» EXERCISE TASKS:
A – In the passage below on treating C. difficile infection, list every percentage figure it gives, each with what the figure describes.
B – Recast the paragraph beginning "Response to therapy can be assessed" from the passage below on treating C. difficile infection as a short bulleted list that keeps its main facts.

» SUPPLIED TEXT:

-=-=-=-=-

Vancomycin also is an effective treatment, with a response rate of greater than 90 percent.21 If a patient is pregnant or does not respond to or tolerate metronidazole, vancomycin should be initiated in a dosage of 125 to 500 mg orally four times daily for 10 to 14 days.6

Response to therapy can be assessed by the resolution of fever, usually within the first two days. Diarrhea should resolve within two to four days. Treatment is continued for 10 to 14 days. Therapeutic failure is not determined until treatment has been given for at least five days.19

Twenty to 25 percent of patients with C. difficile infection will have recurrent infection.6,9 Recurrence seldom is caused by treatment-resistant strains; usually, it is due to the germination of persistent C. difficile spores in the colon after treatment or to reinfection because of reingestion of the pathogen.9 Management of recurrent C. difficile infections remains controversial, although most relapses respond to another course of antibiotics given in standard dosages for 10 to 14 days. Up to 5 percent of patients have more than six recurrences.6

In patients with recurrent C. difficile infection, enemas containing human stool have been used to restore normal microflora in the colon. This approach has had good response rates; however, the enemas are unwieldy to perform, and there is a risk of transmitting retroviruses or other infectious agents.22 One potential benefit of enemas is a decrease in the use of vancomycin for recurrent C. difficile infections and therefore a theoretical decrease in the emergence of vancomycin-resistant bacteria.

-=-=-=-=-

Stored items:

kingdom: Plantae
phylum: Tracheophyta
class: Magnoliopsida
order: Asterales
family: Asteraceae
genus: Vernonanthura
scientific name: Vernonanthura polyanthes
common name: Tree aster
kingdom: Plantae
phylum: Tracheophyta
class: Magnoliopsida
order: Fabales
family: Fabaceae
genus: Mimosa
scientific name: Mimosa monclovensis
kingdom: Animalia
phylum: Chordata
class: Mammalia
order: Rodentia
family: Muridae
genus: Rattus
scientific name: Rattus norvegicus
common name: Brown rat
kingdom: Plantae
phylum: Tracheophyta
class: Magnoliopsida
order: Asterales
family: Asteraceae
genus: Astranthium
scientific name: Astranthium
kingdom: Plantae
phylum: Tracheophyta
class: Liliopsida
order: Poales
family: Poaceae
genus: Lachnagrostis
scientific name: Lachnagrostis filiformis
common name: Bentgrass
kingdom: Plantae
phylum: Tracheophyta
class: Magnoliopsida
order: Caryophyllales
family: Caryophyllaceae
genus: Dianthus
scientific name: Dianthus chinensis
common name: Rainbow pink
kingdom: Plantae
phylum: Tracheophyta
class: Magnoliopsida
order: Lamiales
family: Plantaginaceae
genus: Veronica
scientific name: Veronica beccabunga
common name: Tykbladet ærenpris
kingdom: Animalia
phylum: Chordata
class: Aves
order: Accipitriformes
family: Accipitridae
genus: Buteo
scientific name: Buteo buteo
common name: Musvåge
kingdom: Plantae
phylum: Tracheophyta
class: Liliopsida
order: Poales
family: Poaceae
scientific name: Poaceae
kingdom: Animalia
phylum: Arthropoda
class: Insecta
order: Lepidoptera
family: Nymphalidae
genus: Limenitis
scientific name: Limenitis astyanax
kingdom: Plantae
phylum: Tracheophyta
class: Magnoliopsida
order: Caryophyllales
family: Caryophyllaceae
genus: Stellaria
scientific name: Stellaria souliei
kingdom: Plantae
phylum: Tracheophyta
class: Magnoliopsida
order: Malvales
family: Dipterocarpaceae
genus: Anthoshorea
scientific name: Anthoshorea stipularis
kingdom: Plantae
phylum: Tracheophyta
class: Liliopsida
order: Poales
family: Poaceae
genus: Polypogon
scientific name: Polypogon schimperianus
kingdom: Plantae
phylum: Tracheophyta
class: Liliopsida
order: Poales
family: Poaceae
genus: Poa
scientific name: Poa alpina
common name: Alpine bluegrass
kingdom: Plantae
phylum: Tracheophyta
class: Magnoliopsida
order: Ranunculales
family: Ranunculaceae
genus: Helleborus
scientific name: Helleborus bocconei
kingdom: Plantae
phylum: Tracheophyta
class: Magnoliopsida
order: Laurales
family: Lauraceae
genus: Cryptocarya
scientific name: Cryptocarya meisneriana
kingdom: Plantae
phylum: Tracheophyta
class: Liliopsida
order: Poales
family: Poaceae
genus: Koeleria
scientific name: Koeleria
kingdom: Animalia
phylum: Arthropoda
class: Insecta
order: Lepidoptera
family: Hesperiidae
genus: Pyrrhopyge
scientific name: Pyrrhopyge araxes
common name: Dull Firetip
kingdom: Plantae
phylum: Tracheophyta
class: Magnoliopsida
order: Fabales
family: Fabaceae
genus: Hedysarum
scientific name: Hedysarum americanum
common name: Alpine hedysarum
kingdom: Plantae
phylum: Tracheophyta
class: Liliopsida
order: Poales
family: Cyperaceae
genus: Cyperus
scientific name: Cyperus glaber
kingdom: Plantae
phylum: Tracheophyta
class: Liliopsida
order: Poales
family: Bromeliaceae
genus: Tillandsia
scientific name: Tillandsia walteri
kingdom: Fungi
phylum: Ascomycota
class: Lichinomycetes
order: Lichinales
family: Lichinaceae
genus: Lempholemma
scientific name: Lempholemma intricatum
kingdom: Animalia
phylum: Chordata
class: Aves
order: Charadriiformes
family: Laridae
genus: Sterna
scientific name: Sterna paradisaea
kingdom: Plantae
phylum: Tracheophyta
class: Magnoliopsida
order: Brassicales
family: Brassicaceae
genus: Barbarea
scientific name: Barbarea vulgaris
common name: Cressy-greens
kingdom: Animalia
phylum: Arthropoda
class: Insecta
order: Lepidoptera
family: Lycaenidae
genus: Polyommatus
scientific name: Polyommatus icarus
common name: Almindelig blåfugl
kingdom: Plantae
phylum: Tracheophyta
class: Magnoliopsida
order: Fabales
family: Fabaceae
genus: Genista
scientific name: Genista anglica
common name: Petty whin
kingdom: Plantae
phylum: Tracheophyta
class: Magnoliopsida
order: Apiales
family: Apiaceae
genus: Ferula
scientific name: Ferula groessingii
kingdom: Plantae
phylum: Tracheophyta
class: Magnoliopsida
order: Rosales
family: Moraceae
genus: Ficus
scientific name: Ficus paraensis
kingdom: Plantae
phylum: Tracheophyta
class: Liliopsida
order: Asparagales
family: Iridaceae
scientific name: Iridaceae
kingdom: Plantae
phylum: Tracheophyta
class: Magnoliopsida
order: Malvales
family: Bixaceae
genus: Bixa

-=-=-=-=-

» ANSWERS TO EACH TASK:
A –
- Greater than 90 percent: the response rate for vancomycin treatment
- Twenty to 25 percent: the share of patients with C. difficile infection who will have recurrent infection
- Up to 5 percent: the share of patients who have more than six recurrences

B –
- Fever resolution, usually within the first two days, shows response to therapy.
- Diarrhea should resolve within two to four days.
- Treatment continues for 10 to 14 days.
- Therapeutic failure is not determined until treatment has been given for at least five days.